380,000 payments were compromised by the BA data breach.
British Airways has warned customers that around 380,000 card payments on its website and app were compromised during a 15-day data breach. Here is what to do if you think you have been affected.
Which payments were affected?
The BA data breach relates to bookings made between 10.58pm on August 21 and 9.45pm on September 5.
What data was compromised?
The airline says personal and financial details of customers making bookings over the period were compromised. No passport or travel details were stolen.
I made a booking then, what should I do?
BA said it is in the process of contacting all affected customers. The airline is advising those customers to contact their bank or card provider and follow their advice.
Will I have to get a new card?
Some customers have complained of having to cancel cards as a result of the breach. The airline said customers affected by the BA data breach should follow their bank or provider’s recommended advice.
I’m a BA customer but I did not book a ticket over the affected period
The airline said the incident has been resolved and all systems are working normally. Customers due to travel can check in online as normal.
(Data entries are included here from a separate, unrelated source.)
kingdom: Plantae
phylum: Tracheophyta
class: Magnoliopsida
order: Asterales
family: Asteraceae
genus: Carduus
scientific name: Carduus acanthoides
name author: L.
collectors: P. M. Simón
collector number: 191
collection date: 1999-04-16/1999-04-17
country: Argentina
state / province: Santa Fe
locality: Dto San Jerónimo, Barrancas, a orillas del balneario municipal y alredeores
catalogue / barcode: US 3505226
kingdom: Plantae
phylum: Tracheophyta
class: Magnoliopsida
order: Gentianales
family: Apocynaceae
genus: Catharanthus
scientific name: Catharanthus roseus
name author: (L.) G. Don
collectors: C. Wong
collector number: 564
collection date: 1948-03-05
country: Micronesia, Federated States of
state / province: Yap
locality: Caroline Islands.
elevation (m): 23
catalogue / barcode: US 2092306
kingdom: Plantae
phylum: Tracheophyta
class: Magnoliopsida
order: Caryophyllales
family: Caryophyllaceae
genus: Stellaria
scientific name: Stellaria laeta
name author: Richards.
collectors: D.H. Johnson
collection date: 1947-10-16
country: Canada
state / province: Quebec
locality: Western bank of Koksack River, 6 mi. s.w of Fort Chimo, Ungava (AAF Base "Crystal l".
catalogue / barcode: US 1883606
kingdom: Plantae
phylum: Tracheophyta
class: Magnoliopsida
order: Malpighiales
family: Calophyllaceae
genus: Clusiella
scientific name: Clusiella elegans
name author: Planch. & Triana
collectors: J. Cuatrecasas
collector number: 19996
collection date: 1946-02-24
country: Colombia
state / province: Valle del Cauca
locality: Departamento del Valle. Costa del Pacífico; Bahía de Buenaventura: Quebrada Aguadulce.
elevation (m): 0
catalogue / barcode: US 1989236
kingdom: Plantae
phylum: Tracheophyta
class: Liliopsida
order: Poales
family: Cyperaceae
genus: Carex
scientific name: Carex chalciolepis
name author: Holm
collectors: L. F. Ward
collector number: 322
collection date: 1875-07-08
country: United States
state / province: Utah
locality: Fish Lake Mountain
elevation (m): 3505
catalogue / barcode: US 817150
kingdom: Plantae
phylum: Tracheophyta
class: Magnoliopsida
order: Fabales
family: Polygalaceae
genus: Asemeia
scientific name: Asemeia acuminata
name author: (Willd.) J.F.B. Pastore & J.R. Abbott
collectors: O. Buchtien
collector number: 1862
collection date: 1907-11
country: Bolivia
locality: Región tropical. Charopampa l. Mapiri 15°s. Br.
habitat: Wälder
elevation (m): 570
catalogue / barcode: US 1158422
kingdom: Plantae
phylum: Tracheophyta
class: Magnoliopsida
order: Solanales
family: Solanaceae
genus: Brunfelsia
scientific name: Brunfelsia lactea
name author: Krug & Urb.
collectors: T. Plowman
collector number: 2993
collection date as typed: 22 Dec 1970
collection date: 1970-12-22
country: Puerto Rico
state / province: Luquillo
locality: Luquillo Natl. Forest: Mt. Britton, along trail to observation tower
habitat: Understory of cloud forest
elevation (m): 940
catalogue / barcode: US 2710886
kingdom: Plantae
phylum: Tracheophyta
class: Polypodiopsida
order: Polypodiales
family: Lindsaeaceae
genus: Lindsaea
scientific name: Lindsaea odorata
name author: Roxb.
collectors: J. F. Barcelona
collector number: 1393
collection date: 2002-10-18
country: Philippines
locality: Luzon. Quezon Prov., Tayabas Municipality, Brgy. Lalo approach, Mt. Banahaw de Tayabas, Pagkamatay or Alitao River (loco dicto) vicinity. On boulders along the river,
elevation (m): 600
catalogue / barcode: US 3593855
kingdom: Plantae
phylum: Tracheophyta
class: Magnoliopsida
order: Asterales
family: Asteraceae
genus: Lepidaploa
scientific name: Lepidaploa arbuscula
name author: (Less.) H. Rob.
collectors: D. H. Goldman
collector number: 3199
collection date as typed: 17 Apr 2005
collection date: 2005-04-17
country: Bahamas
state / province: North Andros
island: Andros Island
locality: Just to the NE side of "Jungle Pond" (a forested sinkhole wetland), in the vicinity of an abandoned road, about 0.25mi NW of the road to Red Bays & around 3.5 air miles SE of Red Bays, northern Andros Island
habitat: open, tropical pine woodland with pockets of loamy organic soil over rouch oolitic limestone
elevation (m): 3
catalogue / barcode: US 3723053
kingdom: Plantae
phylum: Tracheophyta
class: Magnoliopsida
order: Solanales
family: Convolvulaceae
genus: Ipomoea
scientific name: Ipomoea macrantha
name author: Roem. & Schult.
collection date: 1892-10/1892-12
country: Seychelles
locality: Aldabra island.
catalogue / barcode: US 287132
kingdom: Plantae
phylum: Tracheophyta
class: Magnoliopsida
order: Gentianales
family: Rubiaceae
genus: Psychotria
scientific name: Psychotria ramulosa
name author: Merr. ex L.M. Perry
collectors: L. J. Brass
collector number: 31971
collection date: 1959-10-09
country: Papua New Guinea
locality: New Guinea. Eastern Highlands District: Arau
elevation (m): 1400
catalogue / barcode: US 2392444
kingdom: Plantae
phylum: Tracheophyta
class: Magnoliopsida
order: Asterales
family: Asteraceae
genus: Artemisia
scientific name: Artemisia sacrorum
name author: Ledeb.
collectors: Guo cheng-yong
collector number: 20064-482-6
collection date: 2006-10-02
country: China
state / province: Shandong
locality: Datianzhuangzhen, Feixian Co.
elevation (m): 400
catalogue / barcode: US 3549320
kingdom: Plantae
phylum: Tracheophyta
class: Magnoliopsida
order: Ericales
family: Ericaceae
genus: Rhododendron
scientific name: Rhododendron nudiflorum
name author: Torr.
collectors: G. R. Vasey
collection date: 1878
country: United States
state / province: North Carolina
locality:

How about future bookings?
Future bookings will not be affected, BA said.
So what actually happened?
British Airways had to notify police after the theft of customer data from its website and mobile app.
Hackers managed to obtain the personal and financial details of customers who made bookings on its website or app from 10.58pm on August 21 until 9.45pm on September 5.
Alex Cruz, British Airways’ chairman and chief executive, said: “We are deeply sorry for the disruption that this criminal activity has caused. We take the protection of our customers’ data very seriously.”
The National Crime Agency said it was aware of the data breach affecting British Airways and was consulting with partners, including the National Cyber Security Centre, to assess the best course of action.
A spokesman for the Information Commissioner’s Office said they would be making inquiries about the data theft.
Alex Neill of Which? said: “Anyone concerned they could be at risk of fraud should consider changing their online passwords, monitor bank and other online accounts and be wary of emails regarding the breach as scammers may try and take advantage of it.”